Salvador Illa's words also received a response from the new PP spokesperson in Congress, Ester Muñoz, who considered the Socialist leader's "talking about unfair competition" to be a "joke." "What he wants is privileged financing, its own tax agency, and to break up the common fund," she accused him of via X. This criticism is not new. The PP is strongly opposed to new financing for Catalonia, and some of the autonomous communities it governs have already announced that, when it is finalized, they will go to court to prevent what they consider an attack on equality and solidarity among Spaniards.
The one who added a spoonful to the crossfire was the PSOE spokesperson and PSC deputy, Montse Mínguez: taking advantage of the fact that Muñoz replied to some statements by Isla in Catalan, she pointed out, in a message to X, that "it is not that difficult to maintain a bilingual conversation." "Tell Ayuso the trick next time, let's see if she doesn't get up and leave," she said.
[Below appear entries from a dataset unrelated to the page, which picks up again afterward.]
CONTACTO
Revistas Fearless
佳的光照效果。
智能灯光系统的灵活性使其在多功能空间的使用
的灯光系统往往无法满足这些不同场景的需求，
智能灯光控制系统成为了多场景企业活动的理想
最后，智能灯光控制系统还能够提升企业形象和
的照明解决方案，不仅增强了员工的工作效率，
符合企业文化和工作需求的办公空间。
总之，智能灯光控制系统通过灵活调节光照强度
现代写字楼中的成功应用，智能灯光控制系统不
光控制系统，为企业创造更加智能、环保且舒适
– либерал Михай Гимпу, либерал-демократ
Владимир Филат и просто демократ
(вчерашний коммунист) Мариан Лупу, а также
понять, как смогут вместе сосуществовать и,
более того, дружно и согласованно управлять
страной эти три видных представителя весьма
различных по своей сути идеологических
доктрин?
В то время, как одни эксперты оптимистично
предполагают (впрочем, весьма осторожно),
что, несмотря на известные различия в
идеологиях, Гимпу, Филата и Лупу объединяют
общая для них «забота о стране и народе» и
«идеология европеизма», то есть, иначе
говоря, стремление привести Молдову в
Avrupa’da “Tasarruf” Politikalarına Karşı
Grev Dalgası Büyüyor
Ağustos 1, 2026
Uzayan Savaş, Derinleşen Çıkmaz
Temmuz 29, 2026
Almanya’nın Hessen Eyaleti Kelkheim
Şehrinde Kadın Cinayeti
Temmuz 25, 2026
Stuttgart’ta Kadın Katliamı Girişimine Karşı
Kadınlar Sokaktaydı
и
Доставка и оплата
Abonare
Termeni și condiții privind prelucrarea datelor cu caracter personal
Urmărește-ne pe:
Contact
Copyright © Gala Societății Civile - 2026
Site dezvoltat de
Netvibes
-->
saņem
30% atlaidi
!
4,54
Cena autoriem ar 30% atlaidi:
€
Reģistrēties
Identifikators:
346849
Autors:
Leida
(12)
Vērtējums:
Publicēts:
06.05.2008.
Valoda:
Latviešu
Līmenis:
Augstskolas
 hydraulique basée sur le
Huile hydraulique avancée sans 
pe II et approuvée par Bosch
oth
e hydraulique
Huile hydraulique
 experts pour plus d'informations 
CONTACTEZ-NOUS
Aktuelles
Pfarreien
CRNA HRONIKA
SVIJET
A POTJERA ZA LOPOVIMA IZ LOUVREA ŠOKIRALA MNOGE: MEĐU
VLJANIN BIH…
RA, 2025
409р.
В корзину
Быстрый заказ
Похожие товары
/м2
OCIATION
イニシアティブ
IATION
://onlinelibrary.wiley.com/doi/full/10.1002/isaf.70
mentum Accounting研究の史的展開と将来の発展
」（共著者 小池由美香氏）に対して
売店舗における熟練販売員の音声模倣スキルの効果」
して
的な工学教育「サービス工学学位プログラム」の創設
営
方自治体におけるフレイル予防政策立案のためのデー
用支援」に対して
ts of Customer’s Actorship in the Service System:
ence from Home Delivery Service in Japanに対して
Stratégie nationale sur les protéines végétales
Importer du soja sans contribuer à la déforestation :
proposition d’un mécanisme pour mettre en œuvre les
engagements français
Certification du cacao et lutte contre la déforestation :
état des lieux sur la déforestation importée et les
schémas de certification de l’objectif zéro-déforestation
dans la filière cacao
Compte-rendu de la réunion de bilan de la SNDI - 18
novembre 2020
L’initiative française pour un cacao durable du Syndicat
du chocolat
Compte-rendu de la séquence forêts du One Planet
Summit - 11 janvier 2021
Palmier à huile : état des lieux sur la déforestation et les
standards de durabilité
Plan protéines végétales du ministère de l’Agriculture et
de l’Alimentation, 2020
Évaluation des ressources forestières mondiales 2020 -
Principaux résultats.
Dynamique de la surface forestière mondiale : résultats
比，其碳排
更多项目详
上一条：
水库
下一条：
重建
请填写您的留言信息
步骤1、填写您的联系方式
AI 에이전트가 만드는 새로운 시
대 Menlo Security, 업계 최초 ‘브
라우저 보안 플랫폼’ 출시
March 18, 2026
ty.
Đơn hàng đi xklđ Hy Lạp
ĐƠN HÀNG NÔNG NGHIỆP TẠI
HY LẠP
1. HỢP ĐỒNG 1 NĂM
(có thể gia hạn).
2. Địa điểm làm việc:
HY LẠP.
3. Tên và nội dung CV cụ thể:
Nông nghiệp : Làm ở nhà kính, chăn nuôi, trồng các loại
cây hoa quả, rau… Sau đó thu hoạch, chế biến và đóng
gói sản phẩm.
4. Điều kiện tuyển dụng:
She was referring to to the boycott of the co-official languages of the Madrid president at the Conference of Presidents in Barcelona, where it originated when Catalan and Basque were spoken.
The rest of the PP's regions, far from complaining about what the Socialists denounce as Madrid's "fiscal dumping," have joined these tax cut policies and have replicated some in their own territories—with the disadvantage of not having the capital status effect—and in Génova they use the same argument. "Not even all the gold in the world would improve public services in Catalonia because the problem isn't funding, it's poor management," Muñoz stated in his message this Sunday.